YOUR GOAL ->
Look through the records below and collect all lines that hold the string "notes".

EXTRACTED DATA ->
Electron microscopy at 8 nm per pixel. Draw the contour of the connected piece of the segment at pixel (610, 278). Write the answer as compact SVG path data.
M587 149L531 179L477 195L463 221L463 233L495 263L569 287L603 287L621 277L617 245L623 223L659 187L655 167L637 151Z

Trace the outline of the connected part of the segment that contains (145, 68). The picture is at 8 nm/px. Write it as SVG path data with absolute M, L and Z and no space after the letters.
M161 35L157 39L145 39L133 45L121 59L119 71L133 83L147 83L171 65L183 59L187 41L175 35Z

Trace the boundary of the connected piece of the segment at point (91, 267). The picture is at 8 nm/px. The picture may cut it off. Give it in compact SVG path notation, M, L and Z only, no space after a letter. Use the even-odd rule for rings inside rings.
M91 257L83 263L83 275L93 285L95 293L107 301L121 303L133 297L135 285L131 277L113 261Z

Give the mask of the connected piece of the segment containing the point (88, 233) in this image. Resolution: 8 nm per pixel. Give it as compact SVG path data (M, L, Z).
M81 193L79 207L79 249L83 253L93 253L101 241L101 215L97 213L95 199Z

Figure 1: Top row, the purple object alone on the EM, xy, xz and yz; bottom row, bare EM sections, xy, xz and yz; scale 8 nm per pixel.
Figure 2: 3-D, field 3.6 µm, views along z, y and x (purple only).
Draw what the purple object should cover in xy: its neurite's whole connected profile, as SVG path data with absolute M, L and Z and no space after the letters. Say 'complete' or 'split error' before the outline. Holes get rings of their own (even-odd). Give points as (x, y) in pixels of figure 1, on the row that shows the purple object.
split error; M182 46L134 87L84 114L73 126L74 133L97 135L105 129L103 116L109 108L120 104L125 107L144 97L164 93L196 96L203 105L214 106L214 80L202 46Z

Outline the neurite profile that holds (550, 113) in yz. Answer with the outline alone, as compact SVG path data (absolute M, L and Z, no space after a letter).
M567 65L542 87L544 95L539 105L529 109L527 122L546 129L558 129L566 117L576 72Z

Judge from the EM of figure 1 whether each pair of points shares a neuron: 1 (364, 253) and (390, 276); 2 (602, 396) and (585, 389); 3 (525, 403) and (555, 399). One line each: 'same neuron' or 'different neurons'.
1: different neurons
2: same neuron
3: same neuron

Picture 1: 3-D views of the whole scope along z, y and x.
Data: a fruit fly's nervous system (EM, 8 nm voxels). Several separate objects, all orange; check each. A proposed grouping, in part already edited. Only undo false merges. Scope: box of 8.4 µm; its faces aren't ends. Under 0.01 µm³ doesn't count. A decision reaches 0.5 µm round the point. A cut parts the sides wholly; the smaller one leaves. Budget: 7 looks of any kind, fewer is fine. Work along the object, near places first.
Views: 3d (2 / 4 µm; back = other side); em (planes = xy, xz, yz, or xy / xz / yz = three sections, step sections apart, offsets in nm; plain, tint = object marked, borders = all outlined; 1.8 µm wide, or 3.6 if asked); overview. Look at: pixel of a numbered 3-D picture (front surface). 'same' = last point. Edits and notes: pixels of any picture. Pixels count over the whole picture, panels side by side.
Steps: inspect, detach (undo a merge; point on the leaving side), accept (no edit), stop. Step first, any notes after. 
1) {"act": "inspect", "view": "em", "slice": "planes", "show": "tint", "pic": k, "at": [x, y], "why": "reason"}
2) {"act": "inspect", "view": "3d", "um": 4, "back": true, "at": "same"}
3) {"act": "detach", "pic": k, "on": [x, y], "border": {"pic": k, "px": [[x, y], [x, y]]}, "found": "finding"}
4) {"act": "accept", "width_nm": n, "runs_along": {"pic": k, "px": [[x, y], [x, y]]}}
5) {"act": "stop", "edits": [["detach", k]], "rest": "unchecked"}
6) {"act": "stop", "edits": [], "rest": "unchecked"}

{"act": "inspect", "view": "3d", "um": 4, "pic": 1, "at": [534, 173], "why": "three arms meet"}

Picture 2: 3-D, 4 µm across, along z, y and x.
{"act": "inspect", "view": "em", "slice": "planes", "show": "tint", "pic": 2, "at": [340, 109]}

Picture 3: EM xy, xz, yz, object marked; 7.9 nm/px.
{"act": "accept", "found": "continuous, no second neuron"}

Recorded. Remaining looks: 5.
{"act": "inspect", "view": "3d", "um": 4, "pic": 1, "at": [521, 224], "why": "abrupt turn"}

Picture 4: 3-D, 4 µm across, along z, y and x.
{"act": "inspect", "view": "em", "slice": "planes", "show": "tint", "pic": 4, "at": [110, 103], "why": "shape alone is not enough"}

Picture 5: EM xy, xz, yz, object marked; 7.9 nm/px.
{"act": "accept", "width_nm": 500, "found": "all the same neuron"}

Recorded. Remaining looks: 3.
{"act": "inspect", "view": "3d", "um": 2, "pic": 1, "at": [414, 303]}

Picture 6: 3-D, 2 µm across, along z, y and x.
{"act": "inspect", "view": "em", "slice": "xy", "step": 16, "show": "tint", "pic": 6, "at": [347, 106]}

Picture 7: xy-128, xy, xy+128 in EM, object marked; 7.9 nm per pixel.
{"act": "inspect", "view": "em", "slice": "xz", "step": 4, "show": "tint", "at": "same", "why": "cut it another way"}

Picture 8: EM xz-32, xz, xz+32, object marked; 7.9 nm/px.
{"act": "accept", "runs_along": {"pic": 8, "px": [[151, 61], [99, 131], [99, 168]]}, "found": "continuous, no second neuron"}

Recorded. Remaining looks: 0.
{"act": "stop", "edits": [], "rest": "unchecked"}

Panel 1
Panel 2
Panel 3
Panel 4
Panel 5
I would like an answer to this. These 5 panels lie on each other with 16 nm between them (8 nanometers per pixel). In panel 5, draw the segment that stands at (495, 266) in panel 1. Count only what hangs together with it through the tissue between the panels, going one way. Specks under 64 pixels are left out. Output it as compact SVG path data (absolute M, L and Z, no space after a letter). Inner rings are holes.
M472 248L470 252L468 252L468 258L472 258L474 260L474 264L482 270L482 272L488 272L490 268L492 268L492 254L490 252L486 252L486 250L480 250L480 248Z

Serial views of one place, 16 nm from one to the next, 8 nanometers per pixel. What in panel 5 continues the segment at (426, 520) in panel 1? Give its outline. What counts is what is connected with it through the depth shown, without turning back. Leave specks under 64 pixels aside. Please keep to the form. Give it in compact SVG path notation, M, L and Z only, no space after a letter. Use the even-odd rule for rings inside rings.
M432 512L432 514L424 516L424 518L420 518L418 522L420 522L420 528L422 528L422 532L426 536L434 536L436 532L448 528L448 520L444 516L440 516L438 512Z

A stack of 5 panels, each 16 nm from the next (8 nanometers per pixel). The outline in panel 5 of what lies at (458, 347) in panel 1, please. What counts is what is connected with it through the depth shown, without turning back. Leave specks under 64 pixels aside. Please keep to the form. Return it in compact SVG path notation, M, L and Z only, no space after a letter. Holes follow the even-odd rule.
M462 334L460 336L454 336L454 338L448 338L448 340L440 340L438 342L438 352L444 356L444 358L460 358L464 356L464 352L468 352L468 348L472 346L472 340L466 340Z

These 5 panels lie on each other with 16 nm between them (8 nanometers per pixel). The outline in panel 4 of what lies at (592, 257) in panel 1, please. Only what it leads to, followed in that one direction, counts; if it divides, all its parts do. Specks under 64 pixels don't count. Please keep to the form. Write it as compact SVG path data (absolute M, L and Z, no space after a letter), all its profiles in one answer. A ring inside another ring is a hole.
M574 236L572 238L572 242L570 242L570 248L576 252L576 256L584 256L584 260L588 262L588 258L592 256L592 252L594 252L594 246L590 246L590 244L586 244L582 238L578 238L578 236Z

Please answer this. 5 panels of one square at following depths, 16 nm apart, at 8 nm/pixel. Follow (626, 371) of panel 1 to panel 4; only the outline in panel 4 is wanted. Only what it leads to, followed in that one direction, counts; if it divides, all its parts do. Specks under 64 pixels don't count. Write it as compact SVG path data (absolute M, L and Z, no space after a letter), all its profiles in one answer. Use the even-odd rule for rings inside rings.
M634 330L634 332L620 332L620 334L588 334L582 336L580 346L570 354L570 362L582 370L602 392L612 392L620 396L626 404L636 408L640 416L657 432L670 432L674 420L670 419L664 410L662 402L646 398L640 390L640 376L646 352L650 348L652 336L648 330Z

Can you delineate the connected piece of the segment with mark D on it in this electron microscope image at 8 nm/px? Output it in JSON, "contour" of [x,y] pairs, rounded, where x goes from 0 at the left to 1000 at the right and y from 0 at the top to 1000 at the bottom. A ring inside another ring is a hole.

ANSWER TO THE PROBLEM ->
Views: 3d (2 / 4 µm; back = other side); em (planes = xy, xz, yz, or xy / xz / yz = three sections, step sections apart, offsets in nm; plain, tint = object marked, borders = all outlined; 1.8 µm wide, or 3.6 if asked); overview. Look at: pixel of a numbered 3-D picture (front surface). 'same' = last point. Edits and notes: pixels of any picture. Pixels count over the whole picture, panels side by side.
Steps: inspect, detach (undo a merge; point on the leaving side), accept (no edit), stop. Step first, any notes after. 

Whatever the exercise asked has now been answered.